====== Data shown

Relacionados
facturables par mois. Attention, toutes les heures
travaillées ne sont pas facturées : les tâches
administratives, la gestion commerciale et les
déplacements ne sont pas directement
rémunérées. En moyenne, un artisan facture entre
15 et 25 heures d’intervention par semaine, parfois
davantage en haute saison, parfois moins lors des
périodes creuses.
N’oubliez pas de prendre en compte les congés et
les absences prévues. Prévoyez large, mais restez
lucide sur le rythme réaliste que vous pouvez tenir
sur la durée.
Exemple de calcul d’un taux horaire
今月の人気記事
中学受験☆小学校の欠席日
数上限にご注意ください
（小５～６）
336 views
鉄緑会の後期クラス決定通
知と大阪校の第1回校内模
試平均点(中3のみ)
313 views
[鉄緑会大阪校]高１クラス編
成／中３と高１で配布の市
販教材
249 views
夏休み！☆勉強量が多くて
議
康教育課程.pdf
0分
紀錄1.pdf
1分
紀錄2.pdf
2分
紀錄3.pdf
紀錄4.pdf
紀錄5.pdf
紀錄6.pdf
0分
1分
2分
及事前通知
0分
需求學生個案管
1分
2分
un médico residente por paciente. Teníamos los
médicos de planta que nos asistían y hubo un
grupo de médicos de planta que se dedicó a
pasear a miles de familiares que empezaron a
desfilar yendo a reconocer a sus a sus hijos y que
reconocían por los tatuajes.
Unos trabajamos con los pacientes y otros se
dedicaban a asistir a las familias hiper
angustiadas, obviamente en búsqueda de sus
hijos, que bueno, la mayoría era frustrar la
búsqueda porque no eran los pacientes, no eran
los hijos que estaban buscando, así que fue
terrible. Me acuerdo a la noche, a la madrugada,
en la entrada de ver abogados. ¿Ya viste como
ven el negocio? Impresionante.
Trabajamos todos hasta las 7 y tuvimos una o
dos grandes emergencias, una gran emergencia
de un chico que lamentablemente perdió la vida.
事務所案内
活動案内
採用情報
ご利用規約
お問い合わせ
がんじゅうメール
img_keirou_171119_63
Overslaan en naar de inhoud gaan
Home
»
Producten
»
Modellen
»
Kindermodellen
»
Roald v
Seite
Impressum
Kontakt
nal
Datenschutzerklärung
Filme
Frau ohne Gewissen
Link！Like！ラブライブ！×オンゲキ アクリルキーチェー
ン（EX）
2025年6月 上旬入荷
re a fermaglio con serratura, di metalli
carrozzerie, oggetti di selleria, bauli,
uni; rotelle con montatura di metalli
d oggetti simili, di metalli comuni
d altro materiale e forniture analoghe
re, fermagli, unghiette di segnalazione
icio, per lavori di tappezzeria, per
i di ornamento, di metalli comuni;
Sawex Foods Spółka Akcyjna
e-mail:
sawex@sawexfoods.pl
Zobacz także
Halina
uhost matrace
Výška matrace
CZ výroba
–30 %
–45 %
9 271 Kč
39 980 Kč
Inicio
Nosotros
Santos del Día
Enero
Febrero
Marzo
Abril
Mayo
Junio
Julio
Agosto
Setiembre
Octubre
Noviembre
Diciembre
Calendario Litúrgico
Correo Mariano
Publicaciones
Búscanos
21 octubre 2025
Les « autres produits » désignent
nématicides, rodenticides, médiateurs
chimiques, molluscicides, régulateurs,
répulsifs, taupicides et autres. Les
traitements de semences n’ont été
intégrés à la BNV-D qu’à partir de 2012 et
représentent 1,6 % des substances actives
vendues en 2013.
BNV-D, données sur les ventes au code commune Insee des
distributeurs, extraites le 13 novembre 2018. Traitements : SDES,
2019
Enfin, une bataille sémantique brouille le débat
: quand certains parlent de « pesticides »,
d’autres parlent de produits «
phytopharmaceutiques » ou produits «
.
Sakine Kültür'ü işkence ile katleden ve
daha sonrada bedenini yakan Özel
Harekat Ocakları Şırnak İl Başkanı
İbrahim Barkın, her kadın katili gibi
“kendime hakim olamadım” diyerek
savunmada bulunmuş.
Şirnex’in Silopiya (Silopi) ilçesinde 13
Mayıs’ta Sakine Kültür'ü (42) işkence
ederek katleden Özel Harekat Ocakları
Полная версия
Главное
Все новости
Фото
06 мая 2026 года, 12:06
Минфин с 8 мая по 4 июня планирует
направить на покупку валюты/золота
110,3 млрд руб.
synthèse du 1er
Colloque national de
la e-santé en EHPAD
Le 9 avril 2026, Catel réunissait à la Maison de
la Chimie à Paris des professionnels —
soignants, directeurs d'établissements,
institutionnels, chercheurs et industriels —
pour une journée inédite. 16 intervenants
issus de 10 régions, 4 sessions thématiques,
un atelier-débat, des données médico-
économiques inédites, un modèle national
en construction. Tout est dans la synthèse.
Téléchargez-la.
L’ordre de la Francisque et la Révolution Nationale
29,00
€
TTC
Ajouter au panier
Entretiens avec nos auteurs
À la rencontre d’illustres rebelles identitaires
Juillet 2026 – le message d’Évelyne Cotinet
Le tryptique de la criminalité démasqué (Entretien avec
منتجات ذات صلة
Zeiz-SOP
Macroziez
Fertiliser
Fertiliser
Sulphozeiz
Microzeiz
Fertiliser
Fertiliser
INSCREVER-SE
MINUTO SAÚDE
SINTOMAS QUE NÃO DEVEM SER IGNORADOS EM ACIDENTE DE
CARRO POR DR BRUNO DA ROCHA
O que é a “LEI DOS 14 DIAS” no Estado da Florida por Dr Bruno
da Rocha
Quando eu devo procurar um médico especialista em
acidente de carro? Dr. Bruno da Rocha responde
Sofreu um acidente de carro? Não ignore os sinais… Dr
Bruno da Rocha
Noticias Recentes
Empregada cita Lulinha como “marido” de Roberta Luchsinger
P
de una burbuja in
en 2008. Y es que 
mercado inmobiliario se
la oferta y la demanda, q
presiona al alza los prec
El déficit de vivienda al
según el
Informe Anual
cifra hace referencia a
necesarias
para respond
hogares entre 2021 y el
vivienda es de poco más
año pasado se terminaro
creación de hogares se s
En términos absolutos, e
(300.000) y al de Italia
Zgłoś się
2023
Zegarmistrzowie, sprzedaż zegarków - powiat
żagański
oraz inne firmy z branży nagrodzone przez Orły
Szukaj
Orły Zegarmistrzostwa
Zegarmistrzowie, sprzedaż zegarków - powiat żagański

============

◆ **Action item**: Copy the material above back out, exactly as written.

◆ **Result of the task**:
Relacionados
facturables par mois. Attention, toutes les heures
travaillées ne sont pas facturées : les tâches
administratives, la gestion commerciale et les
déplacements ne sont pas directement
rémunérées. En moyenne, un artisan facture entre
15 et 25 heures d’intervention par semaine, parfois
davantage en haute saison, parfois moins lors des
périodes creuses.
N’oubliez pas de prendre en compte les congés et
les absences prévues. Prévoyez large, mais restez
lucide sur le rythme réaliste que vous pouvez tenir
sur la durée.
Exemple de calcul d’un taux horaire
今月の人気記事
中学受験☆小学校の欠席日
数上限にご注意ください
（小５～６）
336 views
鉄緑会の後期クラス決定通
知と大阪校の第1回校内模
試平均点(中3のみ)
313 views
[鉄緑会大阪校]高１クラス編
成／中３と高１で配布の市
販教材
249 views
夏休み！☆勉強量が多くて
議
康教育課程.pdf
0分
紀錄1.pdf
1分
紀錄2.pdf
2分
紀錄3.pdf
紀錄4.pdf
紀錄5.pdf
紀錄6.pdf
0分
1分
2分
及事前通知
0分
需求學生個案管
1分
2分
un médico residente por paciente. Teníamos los
médicos de planta que nos asistían y hubo un
grupo de médicos de planta que se dedicó a
pasear a miles de familiares que empezaron a
desfilar yendo a reconocer a sus a sus hijos y que
reconocían por los tatuajes.
Unos trabajamos con los pacientes y otros se
dedicaban a asistir a las familias hiper
angustiadas, obviamente en búsqueda de sus
hijos, que bueno, la mayoría era frustrar la
búsqueda porque no eran los pacientes, no eran
los hijos que estaban buscando, así que fue
terrible. Me acuerdo a la noche, a la madrugada,
en la entrada de ver abogados. ¿Ya viste como
ven el negocio? Impresionante.
Trabajamos todos hasta las 7 y tuvimos una o
dos grandes emergencias, una gran emergencia
de un chico que lamentablemente perdió la vida.
事務所案内
活動案内
採用情報
ご利用規約
お問い合わせ
がんじゅうメール
img_keirou_171119_63
Overslaan en naar de inhoud gaan
Home
»
Producten
»
Modellen
»
Kindermodellen
»
Roald v
Seite
Impressum
Kontakt
nal
Datenschutzerklärung
Filme
Frau ohne Gewissen
Link！Like！ラブライブ！×オンゲキ アクリルキーチェー
ン（EX）
2025年6月 上旬入荷
re a fermaglio con serratura, di metalli
carrozzerie, oggetti di selleria, bauli,
uni; rotelle con montatura di metalli
d oggetti simili, di metalli comuni
d altro materiale e forniture analoghe
re, fermagli, unghiette di segnalazione
icio, per lavori di tappezzeria, per
i di ornamento, di metalli comuni;
Sawex Foods Spółka Akcyjna
e-mail:
sawex@sawexfoods.pl
Zobacz także
Halina
uhost matrace
Výška matrace
CZ výroba
–30 %
–45 %
9 271 Kč
39 980 Kč
Inicio
Nosotros
Santos del Día
Enero
Febrero
Marzo
Abril
Mayo
Junio
Julio
Agosto
Setiembre
Octubre
Noviembre
Diciembre
Calendario Litúrgico
Correo Mariano
Publicaciones
Búscanos
21 octubre 2025
Les « autres produits » désignent
nématicides, rodenticides, médiateurs
chimiques, molluscicides, régulateurs,
répulsifs, taupicides et autres. Les
traitements de semences n’ont été
intégrés à la BNV-D qu’à partir de 2012 et
représentent 1,6 % des substances actives
vendues en 2013.
BNV-D, données sur les ventes au code commune Insee des
distributeurs, extraites le 13 novembre 2018. Traitements : SDES,
2019
Enfin, une bataille sémantique brouille le débat
: quand certains parlent de « pesticides »,
d’autres parlent de produits «
phytopharmaceutiques » ou produits «
.
Sakine Kültür'ü işkence ile katleden ve
daha sonrada bedenini yakan Özel
Harekat Ocakları Şırnak İl Başkanı
İbrahim Barkın, her kadın katili gibi
“kendime hakim olamadım” diyerek
savunmada bulunmuş.
Şirnex’in Silopiya (Silopi) ilçesinde 13
Mayıs’ta Sakine Kültür'ü (42) işkence
ederek katleden Özel Harekat Ocakları
Полная версия
Главное
Все новости
Фото
06 мая 2026 года, 12:06
Минфин с 8 мая по 4 июня планирует
направить на покупку валюты/золота
110,3 млрд руб.
synthèse du 1er
Colloque national de
la e-santé en EHPAD
Le 9 avril 2026, Catel réunissait à la Maison de
la Chimie à Paris des professionnels —
soignants, directeurs d'établissements,
institutionnels, chercheurs et industriels —
pour une journée inédite. 16 intervenants
issus de 10 régions, 4 sessions thématiques,
un atelier-débat, des données médico-
économiques inédites, un modèle national
en construction. Tout est dans la synthèse.
Téléchargez-la.
L’ordre de la Francisque et la Révolution Nationale
29,00
€
TTC
Ajouter au panier
Entretiens avec nos auteurs
À la rencontre d’illustres rebelles identitaires
Juillet 2026 – le message d’Évelyne Cotinet
Le tryptique de la criminalité démasqué (Entretien avec
منتجات ذات صلة
Zeiz-SOP
Macroziez
Fertiliser
Fertiliser
Sulphozeiz
Microzeiz
Fertiliser
Fertiliser
INSCREVER-SE
MINUTO SAÚDE
SINTOMAS QUE NÃO DEVEM SER IGNORADOS EM ACIDENTE DE
CARRO POR DR BRUNO DA ROCHA
O que é a “LEI DOS 14 DIAS” no Estado da Florida por Dr Bruno
da Rocha
Quando eu devo procurar um médico especialista em
acidente de carro? Dr. Bruno da Rocha responde
Sofreu um acidente de carro? Não ignore os sinais… Dr
Bruno da Rocha
Noticias Recentes
Empregada cita Lulinha como “marido” de Roberta Luchsinger
P
de una burbuja in
en 2008. Y es que 
mercado inmobiliario se
la oferta y la demanda, q
presiona al alza los prec
El déficit de vivienda al
según el
Informe Anual
cifra hace referencia a
necesarias
para respond
hogares entre 2021 y el
vivienda es de poco más
año pasado se terminaro
creación de hogares se s
En términos absolutos, e
(300.000) y al de Italia
Zgłoś się
2023
Zegarmistrzowie, sprzedaż zegarków - powiat
żagański
oraz inne firmy z branży nagrodzone przez Orły
Szukaj
Orły Zegarmistrzostwa
Zegarmistrzowie, sprzedaż zegarków - powiat żagański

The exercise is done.